BEGIN Data supplied

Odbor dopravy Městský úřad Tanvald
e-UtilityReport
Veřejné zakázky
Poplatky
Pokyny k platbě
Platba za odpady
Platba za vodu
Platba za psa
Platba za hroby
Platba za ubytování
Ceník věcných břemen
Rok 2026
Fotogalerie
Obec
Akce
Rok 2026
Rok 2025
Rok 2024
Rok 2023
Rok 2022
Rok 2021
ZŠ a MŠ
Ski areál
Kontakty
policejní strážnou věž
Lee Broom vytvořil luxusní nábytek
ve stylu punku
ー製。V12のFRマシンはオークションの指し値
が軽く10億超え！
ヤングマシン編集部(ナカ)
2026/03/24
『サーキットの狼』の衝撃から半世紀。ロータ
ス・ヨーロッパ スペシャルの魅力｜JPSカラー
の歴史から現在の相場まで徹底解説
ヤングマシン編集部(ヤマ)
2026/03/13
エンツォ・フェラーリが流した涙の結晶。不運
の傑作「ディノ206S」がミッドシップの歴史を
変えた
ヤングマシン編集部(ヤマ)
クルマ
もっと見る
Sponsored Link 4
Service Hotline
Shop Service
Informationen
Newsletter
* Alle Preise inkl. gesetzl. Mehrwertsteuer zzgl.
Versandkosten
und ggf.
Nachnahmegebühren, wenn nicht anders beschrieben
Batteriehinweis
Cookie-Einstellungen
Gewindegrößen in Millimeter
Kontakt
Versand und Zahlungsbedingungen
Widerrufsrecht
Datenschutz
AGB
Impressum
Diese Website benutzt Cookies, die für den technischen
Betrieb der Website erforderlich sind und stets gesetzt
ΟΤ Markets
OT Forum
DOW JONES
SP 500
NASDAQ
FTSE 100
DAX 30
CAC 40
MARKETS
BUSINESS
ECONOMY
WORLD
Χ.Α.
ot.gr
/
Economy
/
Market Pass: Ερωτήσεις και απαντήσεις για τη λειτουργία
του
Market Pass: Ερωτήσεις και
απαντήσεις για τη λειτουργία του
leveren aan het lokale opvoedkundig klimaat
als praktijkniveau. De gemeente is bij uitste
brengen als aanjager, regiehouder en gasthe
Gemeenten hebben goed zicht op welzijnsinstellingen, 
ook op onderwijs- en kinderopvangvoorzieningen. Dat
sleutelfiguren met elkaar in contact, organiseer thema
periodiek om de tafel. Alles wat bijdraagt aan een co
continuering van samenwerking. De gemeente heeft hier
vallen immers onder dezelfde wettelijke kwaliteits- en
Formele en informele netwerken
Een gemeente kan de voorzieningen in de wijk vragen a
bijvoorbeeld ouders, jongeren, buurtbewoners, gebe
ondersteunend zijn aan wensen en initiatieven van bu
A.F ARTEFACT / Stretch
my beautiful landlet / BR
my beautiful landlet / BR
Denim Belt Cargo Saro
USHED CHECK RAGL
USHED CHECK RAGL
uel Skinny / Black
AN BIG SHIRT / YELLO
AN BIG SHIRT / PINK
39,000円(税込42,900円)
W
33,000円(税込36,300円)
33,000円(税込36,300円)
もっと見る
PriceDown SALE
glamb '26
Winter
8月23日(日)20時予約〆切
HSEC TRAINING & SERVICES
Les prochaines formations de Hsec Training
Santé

END Data supplied

__To-do item__
Every record listed above should be reproduced exactly.

__Output below__
Odbor dopravy Městský úřad Tanvald
e-UtilityReport
Veřejné zakázky
Poplatky
Pokyny k platbě
Platba za odpady
Platba za vodu
Platba za psa
Platba za hroby
Platba za ubytování
Ceník věcných břemen
Rok 2026
Fotogalerie
Obec
Akce
Rok 2026
Rok 2025
Rok 2024
Rok 2023
Rok 2022
Rok 2021
ZŠ a MŠ
Ski areál
Kontakty
policejní strážnou věž
Lee Broom vytvořil luxusní nábytek
ve stylu punku
ー製。V12のFRマシンはオークションの指し値
が軽く10億超え！
ヤングマシン編集部(ナカ)
2026/03/24
『サーキットの狼』の衝撃から半世紀。ロータ
ス・ヨーロッパ スペシャルの魅力｜JPSカラー
の歴史から現在の相場まで徹底解説
ヤングマシン編集部(ヤマ)
2026/03/13
エンツォ・フェラーリが流した涙の結晶。不運
の傑作「ディノ206S」がミッドシップの歴史を
変えた
ヤングマシン編集部(ヤマ)
クルマ
もっと見る
Sponsored Link 4
Service Hotline
Shop Service
Informationen
Newsletter
* Alle Preise inkl. gesetzl. Mehrwertsteuer zzgl.
Versandkosten
und ggf.
Nachnahmegebühren, wenn nicht anders beschrieben
Batteriehinweis
Cookie-Einstellungen
Gewindegrößen in Millimeter
Kontakt
Versand und Zahlungsbedingungen
Widerrufsrecht
Datenschutz
AGB
Impressum
Diese Website benutzt Cookies, die für den technischen
Betrieb der Website erforderlich sind und stets gesetzt
ΟΤ Markets
OT Forum
DOW JONES
SP 500
NASDAQ
FTSE 100
DAX 30
CAC 40
MARKETS
BUSINESS
ECONOMY
WORLD
Χ.Α.
ot.gr
/
Economy
/
Market Pass: Ερωτήσεις και απαντήσεις για τη λειτουργία
του
Market Pass: Ερωτήσεις και
απαντήσεις για τη λειτουργία του
leveren aan het lokale opvoedkundig klimaat
als praktijkniveau. De gemeente is bij uitste
brengen als aanjager, regiehouder en gasthe
Gemeenten hebben goed zicht op welzijnsinstellingen, 
ook op onderwijs- en kinderopvangvoorzieningen. Dat
sleutelfiguren met elkaar in contact, organiseer thema
periodiek om de tafel. Alles wat bijdraagt aan een co
continuering van samenwerking. De gemeente heeft hier
vallen immers onder dezelfde wettelijke kwaliteits- en
Formele en informele netwerken
Een gemeente kan de voorzieningen in de wijk vragen a
bijvoorbeeld ouders, jongeren, buurtbewoners, gebe
ondersteunend zijn aan wensen en initiatieven van bu
A.F ARTEFACT / Stretch
my beautiful landlet / BR
my beautiful landlet / BR
Denim Belt Cargo Saro
USHED CHECK RAGL
USHED CHECK RAGL
uel Skinny / Black
AN BIG SHIRT / YELLO
AN BIG SHIRT / PINK
39,000円(税込42,900円)
W
33,000円(税込36,300円)
33,000円(税込36,300円)
もっと見る
PriceDown SALE
glamb '26
Winter
8月23日(日)20時予約〆切
HSEC TRAINING & SERVICES
Les prochaines formations de Hsec Training
Santé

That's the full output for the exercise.